═══ 読解文

見出し画像

フロンターレU18 – 湘南ベルマーレユース / 日本クラブユース選手権関東大会2013(4)

サッカーから遠ざかる今、昔の観戦ノートを文字で起こして、フロンターレのアカデミーの試合を振り返ってみようという記事。


17回目は引き続いて、2013年の日本クラブユース選手権関東大会について。2次リーグを3位で終えた川崎フロンターレU-18。関東からは4つある予選グループの上位2チーム、計8チームが日本クラブユース選手権の出場権を自動で得ることになっており、フロンターレは、ほかの3位となったチームとともに9つめの出場権を懸けたトーナメントに進むことになった。


フロンターレの対戦相手は湘南ベルマーレユース。もう一つの対戦カードは鹿島アントラーズユースと横浜FCユースだった。

══════

● 練習課題:
1. クラブユース選手権の観戦記から、「フロンターレU18 – 湘南ベルマーレユース」で始まり「ナメントに進むことになった。」まで続く部分を、一字も変えずに抜き出してもらえますか？
2. クラブユース選手権の観戦記の続きを、最後の文のあとから書いてもらえますか？

═══ 保存データ

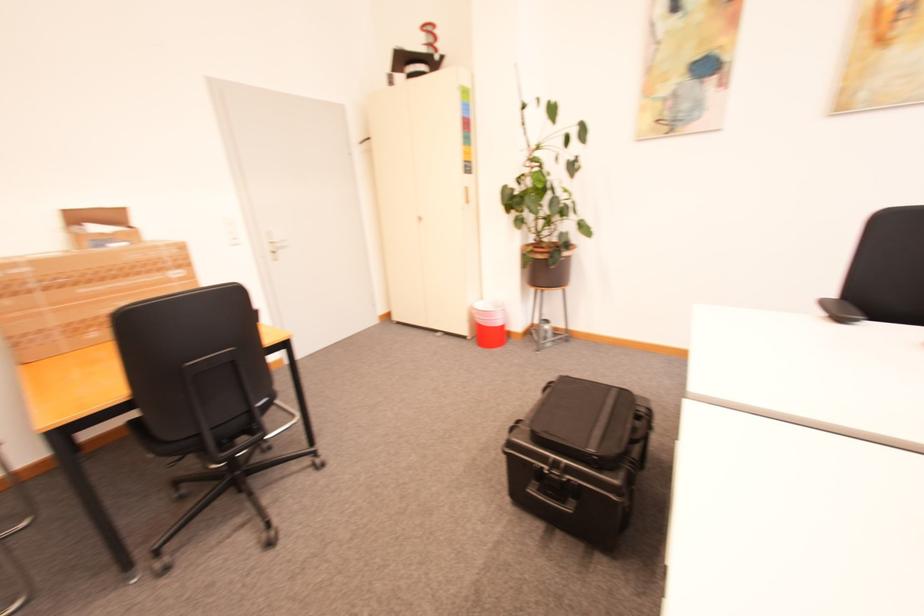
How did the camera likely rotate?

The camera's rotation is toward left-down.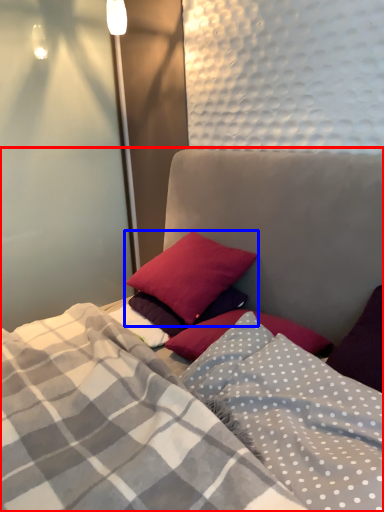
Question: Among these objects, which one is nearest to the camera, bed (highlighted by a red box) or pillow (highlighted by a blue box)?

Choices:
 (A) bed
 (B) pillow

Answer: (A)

══════
═══ 保存データ

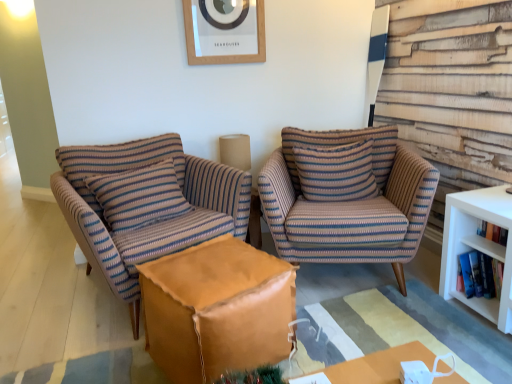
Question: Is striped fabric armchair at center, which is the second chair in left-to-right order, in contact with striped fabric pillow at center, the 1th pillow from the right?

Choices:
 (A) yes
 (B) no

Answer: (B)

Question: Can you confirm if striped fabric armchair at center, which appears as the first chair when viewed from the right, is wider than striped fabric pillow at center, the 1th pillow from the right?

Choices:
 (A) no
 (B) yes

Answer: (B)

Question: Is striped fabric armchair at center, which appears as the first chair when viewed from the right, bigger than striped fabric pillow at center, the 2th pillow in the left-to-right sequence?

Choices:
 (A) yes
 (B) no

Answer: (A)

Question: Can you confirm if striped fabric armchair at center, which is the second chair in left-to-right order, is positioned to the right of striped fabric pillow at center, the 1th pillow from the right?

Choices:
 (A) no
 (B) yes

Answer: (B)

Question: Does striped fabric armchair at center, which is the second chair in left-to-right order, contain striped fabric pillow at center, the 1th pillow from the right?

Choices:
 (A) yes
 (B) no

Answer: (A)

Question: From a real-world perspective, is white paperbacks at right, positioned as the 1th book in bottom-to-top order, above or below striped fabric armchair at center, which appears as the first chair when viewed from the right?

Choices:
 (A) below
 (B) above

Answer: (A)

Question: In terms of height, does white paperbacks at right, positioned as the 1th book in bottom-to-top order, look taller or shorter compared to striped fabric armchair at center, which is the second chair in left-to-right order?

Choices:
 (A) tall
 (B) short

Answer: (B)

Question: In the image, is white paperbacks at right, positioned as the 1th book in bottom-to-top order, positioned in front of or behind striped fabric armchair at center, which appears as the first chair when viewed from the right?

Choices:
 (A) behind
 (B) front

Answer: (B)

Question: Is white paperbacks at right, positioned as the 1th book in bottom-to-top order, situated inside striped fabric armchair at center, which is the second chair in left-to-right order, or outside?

══════
═══ 保存データ

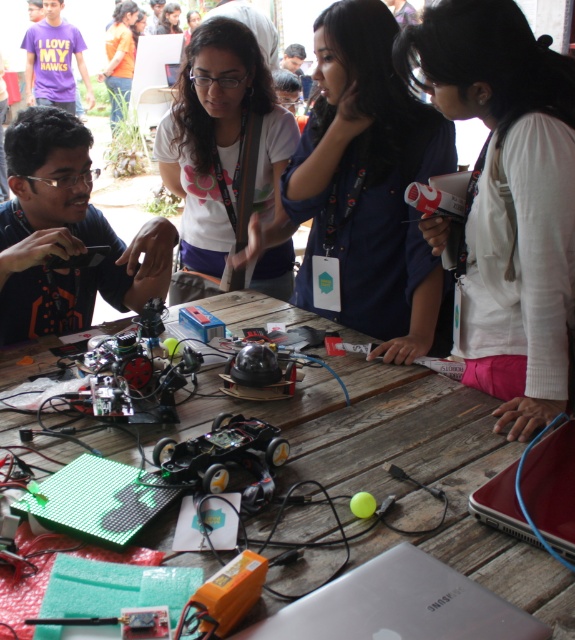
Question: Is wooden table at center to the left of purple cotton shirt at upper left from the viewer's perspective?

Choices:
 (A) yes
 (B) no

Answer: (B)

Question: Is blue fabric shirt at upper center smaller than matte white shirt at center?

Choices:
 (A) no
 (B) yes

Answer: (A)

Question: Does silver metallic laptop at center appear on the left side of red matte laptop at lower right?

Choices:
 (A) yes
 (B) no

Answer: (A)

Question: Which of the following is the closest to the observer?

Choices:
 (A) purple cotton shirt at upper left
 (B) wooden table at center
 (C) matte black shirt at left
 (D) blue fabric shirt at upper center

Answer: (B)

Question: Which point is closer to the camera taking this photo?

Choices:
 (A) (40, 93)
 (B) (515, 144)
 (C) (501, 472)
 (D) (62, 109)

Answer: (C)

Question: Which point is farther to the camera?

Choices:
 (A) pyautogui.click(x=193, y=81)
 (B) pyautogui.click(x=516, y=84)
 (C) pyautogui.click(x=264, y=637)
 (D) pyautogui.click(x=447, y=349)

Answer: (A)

══════

● 解答:
1.
フロンターレU18 – 湘南ベルマーレユース / 日本クラブユース選手権関東大会2013(4)

サッカーから遠ざかる今、昔の観戦ノートを文字で起こして、フロンターレのアカデミーの試合を振り返ってみようという記事。


17回目は引き続いて、2013年の日本クラブユース選手権関東大会について。2次リーグを3位で終えた川崎フロンターレU-18。関東からは4つある予選グループの上位2チーム、計8チームが日本クラブユース選手権の出場権を自動で得ることになっており、フロンターレは、ほかの3位となったチームとともに9つめの出場権を懸けたトーナメントに進むことになった。

2.
【川崎フロンターレU-18 日本クラブユース選手権関東大会9位決定戦1回戦 vs 湘南ベルマーレユース】

2013年6月22日午前10時半キックオフ 那須スポーツパーク中央グラウンド くもり時々雨


会場となったのは栃木県大田原市の那須スポーツパーク。駅から直行のバスはなく、バスで市役所の支庁舎にいきレンタサイクルを借りて、「本当に着くのかな」と時折不安になりながらも向かった記憶がある。


フロンターレの先発は、GK16玉永大地、最終ラインは右から2加藤徹、3坂口正高、5河村知侑、6吉田武史、ボランチは13土橋優樹、25板倉滉、右MF11岡本一輝、左MFキャプテンの10脇坂泰斗、前線には23牧寛史、32岸晃司。


22岡田優希はベンチスタート。スタメンが続いていた14梶田航平は脳しんとうのため、メンバー外。怪我のため、欠場が続いていた18三好康児が戻ってきており、控えに入った。


ベルマーレの先発は、GK1南翔太、最終ラインは右から19高橋広大、2粕川達哉、3中川大介、4藤井龍、中盤は18新井泰貴、7加藤力也、15鶴見由春、前線は右に8清本宙矢、左に14鈴木達朗、一番前には22宮下航輔。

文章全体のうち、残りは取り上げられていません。